A fairly solidly struck 3-wood never had a chance, although my playing partner, a former teaching pro, reached the horizontal oblong green with a terrific Rescue that just caught the right side.
A course staff member confided that he’ll go here most days and hit one from the back just to see if he can “get lucky.” Yes, this is what a golf lottery shot looks like.
Understandably, this is one of the holes that gives Pechanga its fearsome reputation, but difficulty aside, it’s also one of the holes that gives you views unlike many other places. The four “view” holes on the course highlight a course that is still pretty great when it brings you down from the mountains.
If you descend with a par at 17, you’ll have bragging rights in the bar and grill because it’s doubtful you’ll have much scorecard company.
I need another run at 17 in 2014 and to try it from the blue tees. Put a par here on my wish list for the New Year.
No. 8 at Royal Links (Las Vegas)
I played Royal Links in February, thus the dormancy, and I was quite stoked to do so.
At the time, I was taking my Golf Course Landscape and Design class at golf school and we had just studied links courses. Royal Links, for those unfamiliar, is a replica course with holes modeled after those in the British Open rotation, all routed around a clubhouse that is built like a castle.
I had played links-like golf before but nothing that aimed to so closely recreate the British experience. I loved this place and walked away with a major appreciation for links-style golf. I can’t wait to do it again.
Until you stand on the tee box of a par-4 with a yardage book in hand that shows 10 scattered fairway pot bunkers, and you see none, you can’t truly grasp the challenge of this style of golf.

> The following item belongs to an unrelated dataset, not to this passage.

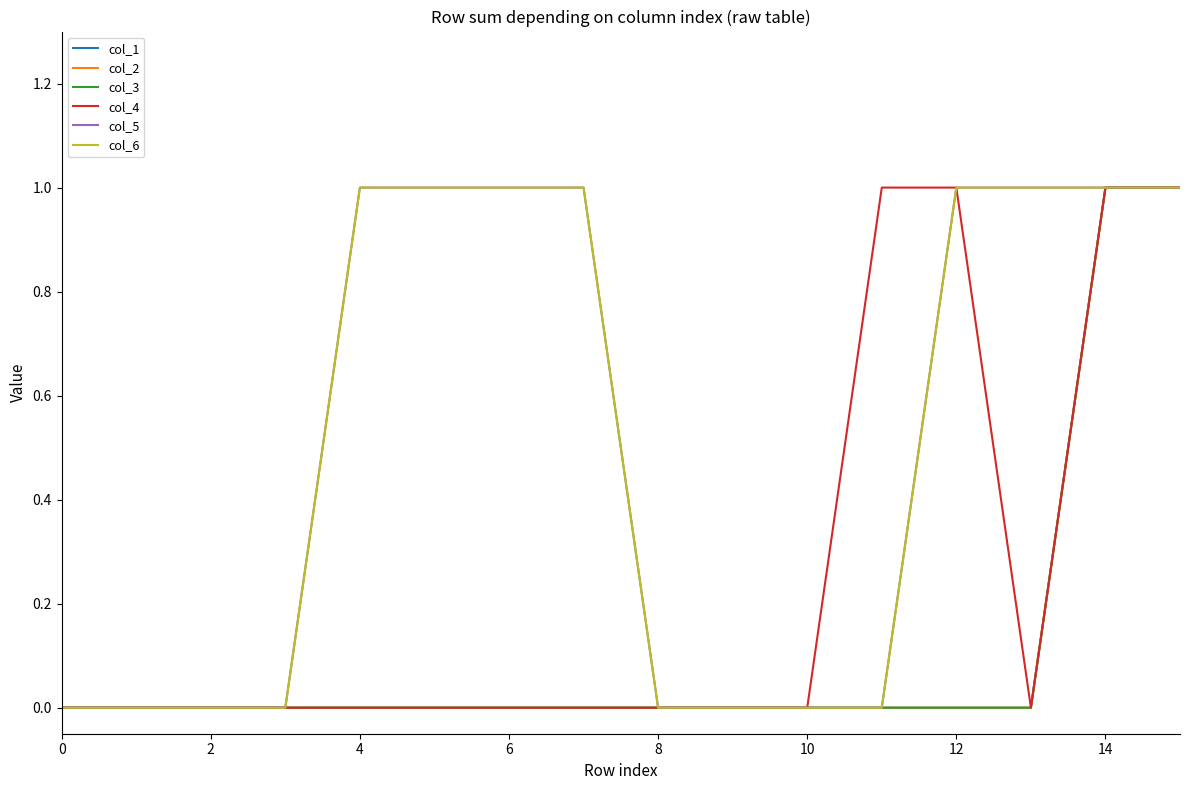

Does the chart display data point markers on the line(s)?

No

The more you know your British Open history, the more you can appreciate Royal Links. For those who don’t know, the stone hole markers that are designed like books are only too happy to clue you in.
This is No. 8, the par-3 taken from Royal Troon nicknamed “The Postage Stamp.” Played at a mere 153 yards from the tips, this is where Gene Sarazen made ace at age 71 in his final British Open appearance.
The photo doesn’t quite do this one justice, but what it doesn’t show is a square bunker off the right side of the green. I recall it clearly because I was in it.
It wasn’t the jail that many British Open bunkers can be, but it was challenge nonetheless, so for a score, let’s just go with “What happens in Vegas stays in Vegas,” shall we?